CLRHack Lexical Variables

Lexical Closures in CLRHack

CLRHack implements lexical closures by transforming dynamic Lisp environments into static CIL class structures. Since the .NET Common Language Runtime (CLR) does not have a native concept of "nesting" functions within the lexical scope of another function's local variables, the compiler employs Lambda Lifting and Explicit Closure Conversion.

1. Lambda Lifting

Every lambda expression (including those generated by flet and labels) is extracted from its nesting site. The compiler generates a unique, standalone CIL class for each lambda. These classes inherit from the base [LispBase]Lisp.Closure class.

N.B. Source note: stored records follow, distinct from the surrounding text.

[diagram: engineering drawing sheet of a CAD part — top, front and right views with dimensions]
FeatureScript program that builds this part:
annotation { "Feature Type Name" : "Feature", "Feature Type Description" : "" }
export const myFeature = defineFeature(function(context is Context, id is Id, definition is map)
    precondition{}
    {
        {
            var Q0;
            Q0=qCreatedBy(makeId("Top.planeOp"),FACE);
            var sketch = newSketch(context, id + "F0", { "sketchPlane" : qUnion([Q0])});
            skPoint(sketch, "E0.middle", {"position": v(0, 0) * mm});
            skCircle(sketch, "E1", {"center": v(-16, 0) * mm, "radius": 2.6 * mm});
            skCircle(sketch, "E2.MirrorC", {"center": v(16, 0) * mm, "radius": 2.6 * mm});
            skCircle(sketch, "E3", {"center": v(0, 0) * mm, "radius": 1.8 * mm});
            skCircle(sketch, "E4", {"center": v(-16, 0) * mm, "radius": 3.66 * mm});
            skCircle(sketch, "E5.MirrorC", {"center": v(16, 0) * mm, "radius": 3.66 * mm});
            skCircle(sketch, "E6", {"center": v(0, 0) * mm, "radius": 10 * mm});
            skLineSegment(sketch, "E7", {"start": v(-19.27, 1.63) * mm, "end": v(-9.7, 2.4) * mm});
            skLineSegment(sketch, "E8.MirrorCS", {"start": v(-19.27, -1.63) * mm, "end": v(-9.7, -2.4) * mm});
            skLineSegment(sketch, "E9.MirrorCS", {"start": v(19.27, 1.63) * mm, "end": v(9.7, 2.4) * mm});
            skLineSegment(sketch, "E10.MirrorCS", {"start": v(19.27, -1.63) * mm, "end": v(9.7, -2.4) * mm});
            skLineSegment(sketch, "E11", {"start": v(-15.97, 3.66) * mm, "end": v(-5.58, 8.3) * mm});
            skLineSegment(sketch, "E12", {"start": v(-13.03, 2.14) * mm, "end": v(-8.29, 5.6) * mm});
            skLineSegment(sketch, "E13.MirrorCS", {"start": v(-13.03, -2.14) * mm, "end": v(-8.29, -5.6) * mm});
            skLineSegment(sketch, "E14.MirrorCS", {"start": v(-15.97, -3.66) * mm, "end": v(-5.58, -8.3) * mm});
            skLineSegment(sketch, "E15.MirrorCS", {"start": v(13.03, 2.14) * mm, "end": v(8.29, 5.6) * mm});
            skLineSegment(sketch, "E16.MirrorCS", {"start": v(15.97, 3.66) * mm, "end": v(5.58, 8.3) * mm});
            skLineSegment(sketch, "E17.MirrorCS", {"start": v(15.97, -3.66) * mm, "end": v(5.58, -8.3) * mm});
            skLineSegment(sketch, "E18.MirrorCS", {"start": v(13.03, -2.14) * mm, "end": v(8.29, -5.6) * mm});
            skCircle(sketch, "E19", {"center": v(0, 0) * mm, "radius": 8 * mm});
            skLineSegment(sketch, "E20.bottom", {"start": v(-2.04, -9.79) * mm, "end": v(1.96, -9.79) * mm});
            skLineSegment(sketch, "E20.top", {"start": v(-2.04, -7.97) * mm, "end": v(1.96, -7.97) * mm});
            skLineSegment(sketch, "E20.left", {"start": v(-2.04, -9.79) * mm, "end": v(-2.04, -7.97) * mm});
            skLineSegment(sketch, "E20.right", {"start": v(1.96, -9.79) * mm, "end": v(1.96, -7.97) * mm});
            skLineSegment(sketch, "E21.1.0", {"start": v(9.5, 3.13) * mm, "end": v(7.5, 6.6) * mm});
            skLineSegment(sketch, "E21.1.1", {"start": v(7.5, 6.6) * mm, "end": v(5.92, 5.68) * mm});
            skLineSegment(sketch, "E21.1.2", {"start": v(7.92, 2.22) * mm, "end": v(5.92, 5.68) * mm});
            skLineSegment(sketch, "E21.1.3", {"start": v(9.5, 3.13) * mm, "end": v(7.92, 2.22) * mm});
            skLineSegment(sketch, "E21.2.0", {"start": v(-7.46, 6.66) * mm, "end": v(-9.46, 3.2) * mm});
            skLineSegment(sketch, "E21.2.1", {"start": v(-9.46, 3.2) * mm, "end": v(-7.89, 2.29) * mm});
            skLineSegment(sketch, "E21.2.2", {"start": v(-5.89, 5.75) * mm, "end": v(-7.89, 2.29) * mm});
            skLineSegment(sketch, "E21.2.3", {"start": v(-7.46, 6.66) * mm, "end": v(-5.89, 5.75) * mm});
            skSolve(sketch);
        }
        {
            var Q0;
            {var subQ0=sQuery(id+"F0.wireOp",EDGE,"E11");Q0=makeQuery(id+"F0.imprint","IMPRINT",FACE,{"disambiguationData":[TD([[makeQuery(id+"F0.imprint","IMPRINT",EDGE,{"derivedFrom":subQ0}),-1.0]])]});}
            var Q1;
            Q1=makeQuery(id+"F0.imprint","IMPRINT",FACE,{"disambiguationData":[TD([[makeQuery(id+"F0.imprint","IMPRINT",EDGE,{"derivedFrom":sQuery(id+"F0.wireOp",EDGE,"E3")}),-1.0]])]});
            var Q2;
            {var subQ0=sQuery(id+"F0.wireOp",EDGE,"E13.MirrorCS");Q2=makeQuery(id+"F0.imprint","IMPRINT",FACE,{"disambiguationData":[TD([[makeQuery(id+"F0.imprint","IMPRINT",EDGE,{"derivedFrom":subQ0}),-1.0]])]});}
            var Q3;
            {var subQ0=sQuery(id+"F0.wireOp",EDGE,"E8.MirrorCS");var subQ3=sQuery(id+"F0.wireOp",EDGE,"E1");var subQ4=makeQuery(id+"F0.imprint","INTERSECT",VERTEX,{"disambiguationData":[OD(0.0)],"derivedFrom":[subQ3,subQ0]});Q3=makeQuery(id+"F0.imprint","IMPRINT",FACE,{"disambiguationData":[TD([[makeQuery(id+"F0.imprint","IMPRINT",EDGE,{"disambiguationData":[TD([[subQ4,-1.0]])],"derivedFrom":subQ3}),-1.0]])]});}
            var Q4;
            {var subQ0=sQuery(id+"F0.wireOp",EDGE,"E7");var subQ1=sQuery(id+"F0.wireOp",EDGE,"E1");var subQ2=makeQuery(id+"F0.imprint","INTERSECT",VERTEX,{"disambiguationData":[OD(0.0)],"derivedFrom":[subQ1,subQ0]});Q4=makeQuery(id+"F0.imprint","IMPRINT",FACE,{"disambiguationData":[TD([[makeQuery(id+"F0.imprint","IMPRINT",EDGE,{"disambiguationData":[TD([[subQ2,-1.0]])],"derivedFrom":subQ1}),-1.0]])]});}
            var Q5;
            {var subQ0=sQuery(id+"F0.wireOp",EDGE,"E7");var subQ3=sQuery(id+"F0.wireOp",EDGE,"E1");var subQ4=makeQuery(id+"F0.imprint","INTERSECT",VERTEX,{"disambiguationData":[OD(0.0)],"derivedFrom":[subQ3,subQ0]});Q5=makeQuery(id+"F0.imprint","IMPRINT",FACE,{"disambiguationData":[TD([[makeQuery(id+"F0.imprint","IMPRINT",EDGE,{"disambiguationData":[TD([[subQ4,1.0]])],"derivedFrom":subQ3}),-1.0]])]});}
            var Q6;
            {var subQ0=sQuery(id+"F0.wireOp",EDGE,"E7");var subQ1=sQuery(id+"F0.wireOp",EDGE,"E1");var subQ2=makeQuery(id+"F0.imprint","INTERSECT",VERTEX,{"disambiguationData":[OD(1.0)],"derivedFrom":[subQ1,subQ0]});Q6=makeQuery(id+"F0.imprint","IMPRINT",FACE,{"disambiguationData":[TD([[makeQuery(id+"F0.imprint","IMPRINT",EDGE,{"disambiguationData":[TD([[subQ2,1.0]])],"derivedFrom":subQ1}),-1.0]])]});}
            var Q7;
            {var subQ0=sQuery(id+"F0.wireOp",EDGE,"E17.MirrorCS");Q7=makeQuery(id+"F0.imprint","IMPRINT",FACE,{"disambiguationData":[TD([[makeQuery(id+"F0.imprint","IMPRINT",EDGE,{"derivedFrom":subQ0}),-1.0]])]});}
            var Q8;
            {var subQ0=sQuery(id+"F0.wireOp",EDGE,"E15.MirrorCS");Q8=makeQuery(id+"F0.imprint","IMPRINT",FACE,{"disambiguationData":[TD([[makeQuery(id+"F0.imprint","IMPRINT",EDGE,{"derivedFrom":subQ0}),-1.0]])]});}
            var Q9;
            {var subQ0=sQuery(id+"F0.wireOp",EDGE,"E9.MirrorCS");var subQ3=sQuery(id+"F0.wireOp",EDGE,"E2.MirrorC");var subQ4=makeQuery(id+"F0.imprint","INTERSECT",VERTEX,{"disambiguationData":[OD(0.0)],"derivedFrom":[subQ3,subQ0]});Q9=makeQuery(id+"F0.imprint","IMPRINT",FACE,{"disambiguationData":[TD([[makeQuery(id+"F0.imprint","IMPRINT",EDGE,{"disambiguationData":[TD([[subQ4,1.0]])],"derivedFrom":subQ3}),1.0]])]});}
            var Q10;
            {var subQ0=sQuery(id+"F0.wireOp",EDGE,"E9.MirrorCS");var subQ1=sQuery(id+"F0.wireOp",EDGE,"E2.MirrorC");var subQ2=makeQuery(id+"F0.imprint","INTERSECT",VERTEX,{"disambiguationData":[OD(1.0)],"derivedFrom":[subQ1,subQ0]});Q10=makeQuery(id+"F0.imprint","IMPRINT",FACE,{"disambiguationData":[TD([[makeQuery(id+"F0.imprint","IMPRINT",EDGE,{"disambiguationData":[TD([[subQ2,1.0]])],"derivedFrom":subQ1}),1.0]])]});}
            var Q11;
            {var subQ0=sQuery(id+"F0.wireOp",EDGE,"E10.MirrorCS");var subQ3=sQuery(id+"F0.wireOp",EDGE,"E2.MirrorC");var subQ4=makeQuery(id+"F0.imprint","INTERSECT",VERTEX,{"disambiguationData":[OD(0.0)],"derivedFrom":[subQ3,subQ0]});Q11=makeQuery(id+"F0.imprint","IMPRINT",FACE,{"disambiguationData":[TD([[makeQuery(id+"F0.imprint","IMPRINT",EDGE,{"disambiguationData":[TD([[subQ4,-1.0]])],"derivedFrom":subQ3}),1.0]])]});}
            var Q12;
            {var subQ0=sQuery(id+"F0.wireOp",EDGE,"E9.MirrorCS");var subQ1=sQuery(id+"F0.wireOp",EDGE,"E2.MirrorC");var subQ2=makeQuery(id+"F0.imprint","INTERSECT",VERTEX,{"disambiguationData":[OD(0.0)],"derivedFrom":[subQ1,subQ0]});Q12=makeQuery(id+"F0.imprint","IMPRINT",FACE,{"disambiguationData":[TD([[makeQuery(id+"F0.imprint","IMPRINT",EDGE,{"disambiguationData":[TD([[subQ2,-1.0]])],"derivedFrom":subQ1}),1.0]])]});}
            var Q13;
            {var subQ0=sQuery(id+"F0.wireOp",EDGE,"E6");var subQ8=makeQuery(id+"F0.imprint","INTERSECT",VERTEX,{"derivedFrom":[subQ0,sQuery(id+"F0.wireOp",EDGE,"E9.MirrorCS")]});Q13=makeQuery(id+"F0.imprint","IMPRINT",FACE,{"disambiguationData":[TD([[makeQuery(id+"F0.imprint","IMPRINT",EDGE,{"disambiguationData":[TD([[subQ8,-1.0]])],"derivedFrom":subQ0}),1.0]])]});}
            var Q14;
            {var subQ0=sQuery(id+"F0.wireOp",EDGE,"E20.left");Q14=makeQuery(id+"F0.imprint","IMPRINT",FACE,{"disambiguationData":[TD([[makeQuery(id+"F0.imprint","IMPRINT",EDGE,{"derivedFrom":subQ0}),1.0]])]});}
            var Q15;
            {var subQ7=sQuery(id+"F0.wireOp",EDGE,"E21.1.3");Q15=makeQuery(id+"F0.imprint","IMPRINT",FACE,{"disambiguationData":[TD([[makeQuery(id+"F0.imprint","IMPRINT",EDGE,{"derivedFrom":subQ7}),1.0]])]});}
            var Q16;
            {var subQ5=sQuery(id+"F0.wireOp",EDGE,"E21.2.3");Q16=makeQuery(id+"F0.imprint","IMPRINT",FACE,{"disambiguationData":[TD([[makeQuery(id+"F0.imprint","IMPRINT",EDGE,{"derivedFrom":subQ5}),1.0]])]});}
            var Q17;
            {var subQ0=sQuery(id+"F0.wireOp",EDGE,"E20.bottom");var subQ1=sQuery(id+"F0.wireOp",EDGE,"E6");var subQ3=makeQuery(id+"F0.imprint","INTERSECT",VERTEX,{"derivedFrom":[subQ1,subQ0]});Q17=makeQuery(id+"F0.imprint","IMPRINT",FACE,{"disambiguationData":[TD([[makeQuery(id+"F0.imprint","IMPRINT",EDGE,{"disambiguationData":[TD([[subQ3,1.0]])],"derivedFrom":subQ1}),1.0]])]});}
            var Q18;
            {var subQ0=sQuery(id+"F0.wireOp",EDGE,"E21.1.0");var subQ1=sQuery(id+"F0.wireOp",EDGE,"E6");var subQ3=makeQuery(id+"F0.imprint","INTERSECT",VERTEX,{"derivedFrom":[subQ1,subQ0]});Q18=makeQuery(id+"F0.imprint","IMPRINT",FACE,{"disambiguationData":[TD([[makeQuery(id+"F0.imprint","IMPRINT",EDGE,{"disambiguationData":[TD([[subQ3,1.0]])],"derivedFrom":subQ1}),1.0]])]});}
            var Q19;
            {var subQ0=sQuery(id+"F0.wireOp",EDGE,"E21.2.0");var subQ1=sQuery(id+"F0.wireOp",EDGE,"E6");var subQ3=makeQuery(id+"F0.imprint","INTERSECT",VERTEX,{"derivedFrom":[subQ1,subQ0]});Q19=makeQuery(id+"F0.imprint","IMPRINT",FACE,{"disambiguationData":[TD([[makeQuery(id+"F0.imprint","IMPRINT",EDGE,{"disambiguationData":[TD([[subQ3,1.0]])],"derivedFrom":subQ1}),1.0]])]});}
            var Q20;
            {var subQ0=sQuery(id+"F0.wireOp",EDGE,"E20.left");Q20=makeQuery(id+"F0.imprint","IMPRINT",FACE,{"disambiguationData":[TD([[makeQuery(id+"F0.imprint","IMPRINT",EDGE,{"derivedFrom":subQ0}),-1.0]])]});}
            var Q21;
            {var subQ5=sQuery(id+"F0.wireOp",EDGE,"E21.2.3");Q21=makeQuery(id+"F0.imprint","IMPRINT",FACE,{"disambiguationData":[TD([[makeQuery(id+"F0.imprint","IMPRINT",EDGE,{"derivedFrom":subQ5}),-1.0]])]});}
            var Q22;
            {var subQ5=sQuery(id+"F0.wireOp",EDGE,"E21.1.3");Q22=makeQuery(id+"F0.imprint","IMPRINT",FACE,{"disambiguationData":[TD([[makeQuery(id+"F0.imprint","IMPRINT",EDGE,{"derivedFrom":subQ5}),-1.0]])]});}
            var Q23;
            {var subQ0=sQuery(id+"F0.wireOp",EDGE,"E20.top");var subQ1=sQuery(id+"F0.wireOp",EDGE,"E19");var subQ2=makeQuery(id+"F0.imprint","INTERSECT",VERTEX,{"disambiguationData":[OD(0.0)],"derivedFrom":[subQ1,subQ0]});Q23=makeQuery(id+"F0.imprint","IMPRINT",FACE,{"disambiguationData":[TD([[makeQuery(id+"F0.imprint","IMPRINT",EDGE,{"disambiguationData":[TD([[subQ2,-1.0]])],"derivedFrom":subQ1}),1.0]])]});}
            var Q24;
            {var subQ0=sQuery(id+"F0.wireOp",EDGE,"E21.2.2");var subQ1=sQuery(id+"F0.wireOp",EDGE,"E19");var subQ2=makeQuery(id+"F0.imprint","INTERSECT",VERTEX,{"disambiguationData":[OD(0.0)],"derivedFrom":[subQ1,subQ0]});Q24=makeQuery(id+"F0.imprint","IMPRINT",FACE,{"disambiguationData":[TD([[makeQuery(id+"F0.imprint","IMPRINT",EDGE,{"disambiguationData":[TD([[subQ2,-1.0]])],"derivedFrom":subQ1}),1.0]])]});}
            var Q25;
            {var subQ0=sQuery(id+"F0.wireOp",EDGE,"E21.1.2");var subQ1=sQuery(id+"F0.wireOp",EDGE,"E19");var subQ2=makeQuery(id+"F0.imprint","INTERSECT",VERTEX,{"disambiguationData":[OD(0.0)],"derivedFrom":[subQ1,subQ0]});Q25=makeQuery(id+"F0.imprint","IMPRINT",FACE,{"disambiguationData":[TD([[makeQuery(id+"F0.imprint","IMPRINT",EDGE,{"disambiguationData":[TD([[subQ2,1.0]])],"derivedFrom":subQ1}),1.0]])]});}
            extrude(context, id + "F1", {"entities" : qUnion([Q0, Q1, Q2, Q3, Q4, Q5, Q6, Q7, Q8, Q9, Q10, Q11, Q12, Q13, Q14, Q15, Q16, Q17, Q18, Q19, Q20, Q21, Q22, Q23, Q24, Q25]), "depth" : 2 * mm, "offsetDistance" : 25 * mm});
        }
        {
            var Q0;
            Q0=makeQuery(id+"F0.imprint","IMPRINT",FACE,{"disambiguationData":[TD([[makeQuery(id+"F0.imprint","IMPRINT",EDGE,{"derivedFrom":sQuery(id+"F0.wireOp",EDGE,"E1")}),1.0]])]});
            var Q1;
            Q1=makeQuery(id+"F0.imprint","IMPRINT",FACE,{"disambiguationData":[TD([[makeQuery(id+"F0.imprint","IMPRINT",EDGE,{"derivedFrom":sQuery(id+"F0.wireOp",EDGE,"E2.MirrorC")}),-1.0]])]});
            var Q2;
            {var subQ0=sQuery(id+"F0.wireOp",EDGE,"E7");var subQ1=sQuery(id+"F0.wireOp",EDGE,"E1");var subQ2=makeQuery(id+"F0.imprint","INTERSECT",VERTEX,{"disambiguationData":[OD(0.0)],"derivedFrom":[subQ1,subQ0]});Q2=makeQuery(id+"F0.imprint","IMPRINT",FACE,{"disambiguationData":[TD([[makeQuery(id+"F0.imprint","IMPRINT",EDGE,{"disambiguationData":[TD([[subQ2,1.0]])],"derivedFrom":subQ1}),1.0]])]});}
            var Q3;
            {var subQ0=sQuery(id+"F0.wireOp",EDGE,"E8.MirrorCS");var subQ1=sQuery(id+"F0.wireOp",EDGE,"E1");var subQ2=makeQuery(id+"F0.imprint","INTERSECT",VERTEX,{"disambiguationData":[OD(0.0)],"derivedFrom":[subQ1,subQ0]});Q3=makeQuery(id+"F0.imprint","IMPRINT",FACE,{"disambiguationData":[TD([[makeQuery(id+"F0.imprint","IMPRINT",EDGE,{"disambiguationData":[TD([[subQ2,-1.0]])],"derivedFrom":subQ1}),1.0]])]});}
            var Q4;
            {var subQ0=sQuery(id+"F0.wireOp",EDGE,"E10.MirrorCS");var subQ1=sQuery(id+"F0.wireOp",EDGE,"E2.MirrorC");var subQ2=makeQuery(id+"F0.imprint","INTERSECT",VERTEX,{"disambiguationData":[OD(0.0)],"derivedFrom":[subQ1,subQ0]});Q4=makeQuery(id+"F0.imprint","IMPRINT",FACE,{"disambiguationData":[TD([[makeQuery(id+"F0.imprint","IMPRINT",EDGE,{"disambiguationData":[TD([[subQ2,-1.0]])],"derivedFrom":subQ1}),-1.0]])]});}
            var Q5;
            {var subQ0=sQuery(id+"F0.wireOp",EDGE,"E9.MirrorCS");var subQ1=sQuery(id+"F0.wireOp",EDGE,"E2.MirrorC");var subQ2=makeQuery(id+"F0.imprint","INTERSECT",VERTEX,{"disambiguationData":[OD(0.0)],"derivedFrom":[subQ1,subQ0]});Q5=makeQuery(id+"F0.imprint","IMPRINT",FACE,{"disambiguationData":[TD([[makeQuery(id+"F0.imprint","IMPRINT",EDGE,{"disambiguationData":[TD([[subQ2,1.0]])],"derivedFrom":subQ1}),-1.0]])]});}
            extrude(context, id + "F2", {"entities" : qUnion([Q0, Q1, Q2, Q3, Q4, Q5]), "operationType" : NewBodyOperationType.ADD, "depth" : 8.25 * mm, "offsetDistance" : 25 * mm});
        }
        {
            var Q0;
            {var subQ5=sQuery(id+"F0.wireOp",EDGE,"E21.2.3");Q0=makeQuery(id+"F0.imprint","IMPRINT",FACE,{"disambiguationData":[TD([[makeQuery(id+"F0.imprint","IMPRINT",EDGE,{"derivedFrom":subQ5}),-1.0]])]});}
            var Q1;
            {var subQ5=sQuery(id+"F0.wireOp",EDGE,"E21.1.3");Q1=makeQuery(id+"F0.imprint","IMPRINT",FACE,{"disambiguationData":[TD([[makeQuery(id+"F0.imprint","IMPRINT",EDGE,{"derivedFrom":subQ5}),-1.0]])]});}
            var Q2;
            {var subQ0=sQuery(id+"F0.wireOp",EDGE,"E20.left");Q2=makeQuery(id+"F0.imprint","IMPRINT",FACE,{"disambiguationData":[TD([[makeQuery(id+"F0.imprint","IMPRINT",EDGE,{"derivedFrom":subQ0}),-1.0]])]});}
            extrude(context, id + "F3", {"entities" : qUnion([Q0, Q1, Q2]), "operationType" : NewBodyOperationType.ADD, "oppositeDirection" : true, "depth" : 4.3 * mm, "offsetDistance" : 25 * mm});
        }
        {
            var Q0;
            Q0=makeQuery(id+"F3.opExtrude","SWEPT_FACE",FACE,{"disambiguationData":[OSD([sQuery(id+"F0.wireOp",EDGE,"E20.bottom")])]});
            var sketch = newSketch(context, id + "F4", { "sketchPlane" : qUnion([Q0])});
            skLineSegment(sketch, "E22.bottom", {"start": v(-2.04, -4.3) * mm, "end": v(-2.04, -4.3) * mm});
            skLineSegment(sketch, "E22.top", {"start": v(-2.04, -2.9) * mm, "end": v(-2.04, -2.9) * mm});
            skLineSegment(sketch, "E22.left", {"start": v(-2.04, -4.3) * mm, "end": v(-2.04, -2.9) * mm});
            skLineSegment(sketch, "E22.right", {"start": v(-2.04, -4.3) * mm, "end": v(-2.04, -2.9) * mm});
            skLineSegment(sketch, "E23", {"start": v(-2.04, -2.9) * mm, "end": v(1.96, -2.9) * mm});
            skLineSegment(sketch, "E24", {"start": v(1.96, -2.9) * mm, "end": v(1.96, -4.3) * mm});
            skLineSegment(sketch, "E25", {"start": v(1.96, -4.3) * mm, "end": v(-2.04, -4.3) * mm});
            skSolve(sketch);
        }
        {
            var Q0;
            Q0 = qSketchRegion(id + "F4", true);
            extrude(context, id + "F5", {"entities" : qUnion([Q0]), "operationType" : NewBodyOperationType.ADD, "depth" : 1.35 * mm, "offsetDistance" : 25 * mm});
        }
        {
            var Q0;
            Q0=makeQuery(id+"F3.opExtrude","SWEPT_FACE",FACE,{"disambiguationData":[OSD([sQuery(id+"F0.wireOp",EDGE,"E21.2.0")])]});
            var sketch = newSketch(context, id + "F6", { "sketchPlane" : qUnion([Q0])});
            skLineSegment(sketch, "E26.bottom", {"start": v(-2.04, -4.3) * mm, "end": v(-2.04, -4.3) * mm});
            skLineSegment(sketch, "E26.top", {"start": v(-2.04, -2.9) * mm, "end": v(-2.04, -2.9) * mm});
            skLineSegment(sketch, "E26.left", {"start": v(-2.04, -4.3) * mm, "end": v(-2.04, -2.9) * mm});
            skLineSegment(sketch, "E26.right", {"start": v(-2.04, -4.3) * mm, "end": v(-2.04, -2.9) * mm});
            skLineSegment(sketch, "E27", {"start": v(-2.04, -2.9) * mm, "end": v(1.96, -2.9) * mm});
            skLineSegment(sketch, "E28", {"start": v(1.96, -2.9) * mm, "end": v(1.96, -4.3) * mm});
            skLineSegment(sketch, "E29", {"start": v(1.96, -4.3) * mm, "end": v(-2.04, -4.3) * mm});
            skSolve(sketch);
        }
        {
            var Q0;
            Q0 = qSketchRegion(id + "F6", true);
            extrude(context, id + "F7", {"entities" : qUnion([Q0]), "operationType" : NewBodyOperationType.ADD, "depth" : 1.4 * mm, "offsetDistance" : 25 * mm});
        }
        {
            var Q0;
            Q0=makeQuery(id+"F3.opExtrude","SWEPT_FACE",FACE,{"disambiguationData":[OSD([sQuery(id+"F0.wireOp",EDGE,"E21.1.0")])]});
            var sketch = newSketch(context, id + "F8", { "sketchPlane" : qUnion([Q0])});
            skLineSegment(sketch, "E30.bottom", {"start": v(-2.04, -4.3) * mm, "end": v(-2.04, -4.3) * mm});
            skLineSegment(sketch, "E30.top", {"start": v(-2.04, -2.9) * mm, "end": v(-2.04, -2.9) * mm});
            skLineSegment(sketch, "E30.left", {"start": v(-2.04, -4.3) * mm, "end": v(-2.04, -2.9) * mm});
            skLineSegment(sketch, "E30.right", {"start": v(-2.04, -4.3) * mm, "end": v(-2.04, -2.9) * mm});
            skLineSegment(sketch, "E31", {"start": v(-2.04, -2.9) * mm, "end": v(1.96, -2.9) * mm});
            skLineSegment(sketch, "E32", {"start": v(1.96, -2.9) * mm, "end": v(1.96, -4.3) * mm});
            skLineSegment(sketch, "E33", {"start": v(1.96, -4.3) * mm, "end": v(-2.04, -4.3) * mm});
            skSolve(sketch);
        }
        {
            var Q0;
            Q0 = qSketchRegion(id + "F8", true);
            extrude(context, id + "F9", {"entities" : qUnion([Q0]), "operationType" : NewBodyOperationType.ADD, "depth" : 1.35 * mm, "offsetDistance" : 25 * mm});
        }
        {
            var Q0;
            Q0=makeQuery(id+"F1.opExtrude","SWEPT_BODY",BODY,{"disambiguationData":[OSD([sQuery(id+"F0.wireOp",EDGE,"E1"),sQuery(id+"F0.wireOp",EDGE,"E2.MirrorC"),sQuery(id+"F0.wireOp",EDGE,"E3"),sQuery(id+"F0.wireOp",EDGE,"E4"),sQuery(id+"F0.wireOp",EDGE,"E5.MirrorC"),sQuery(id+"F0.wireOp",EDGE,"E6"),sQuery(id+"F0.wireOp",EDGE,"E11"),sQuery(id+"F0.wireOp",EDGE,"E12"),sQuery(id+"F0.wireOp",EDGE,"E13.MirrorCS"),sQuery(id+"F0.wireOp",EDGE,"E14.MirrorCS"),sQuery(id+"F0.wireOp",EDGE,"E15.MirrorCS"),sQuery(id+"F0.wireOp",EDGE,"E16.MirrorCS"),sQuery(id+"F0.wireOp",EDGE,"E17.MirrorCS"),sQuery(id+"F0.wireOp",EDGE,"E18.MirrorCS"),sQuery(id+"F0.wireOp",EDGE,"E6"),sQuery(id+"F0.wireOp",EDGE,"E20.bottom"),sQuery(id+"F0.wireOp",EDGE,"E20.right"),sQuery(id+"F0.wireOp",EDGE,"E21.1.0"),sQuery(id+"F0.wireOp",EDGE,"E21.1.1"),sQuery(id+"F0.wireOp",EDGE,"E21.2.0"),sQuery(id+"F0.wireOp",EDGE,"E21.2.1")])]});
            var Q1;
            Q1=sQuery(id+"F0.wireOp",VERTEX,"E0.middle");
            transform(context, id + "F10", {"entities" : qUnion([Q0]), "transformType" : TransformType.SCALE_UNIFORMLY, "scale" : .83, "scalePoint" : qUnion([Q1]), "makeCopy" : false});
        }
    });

2. The Closure Class Structure

The generated class acts as a container for both the code (the lambda body) and the environment (the captured variables). It consists of:

• Environment Fields: For every "free variable" (a variable referenced in the lambda but defined in an outer scope), the compiler adds a public field to the class.
• The Constructor: A constructor is generated that accepts the values (or references) of these free variables and stores them in the class fields.
• The Invoke Methods: The class overrides the virtual Invoke methods of the base Closure class. The body of the Lisp lambda is compiled into these methods.

3. Environment Capture

At the point in the code where the lambda is defined, the compiler emits a newobj instruction. It passes the current values of the required local variables into the closure's constructor. This "closes" over the variables, creating a persistent instance of the environment that lives on the heap.

  ; Lisp Source
  (let ((factor 10))
    (lambda (x) (* x factor)))

  ; Conceptual CIL Transformation
  .class private Lambda_1 extends [LispBase]Lisp.Closure {
      .field public object factor_captured

      .method public hidebysig specialname rtspecialname void .ctor(object f) {
          ldarg.0
          ldarg.1
          stfld object Lambda_1::factor_captured
          ret
      }

      .method public virtual object Invoke(object x) {
          ldarg.0
          ldfld object Lambda_1::factor_captured
          ldarg.1
          ; ... multiplication logic ...
      }
  }
  

4. Shared Mutability via ValueCells

Common Lisp requires that if an outer variable is mutated (via setq), all closures capturing that variable must see the change. To support this, CLRHack uses Indirection Cells:

• If the compiler detects that a captured variable is mutated, it "boxes" that variable.
• Instead of storing a raw value (like an integer) on the stack, it creates a [LispBase]Lisp.ValueCell object.
• The closure captures the reference to this ValueCell.
• Both the parent function and the closure access the variable by reading from or writing to the Value field of the cell. This ensures that all parties share the same mutable state.

5. Invocation

When a closure is invoked (e.g., via funcall), the Invoke method is called. Inside this method, the this pointer (ldarg.0 in CIL) provides the code with access to the captured environment fields. This allows the lifted function to behave as if it were still sitting inside its original lexical scope.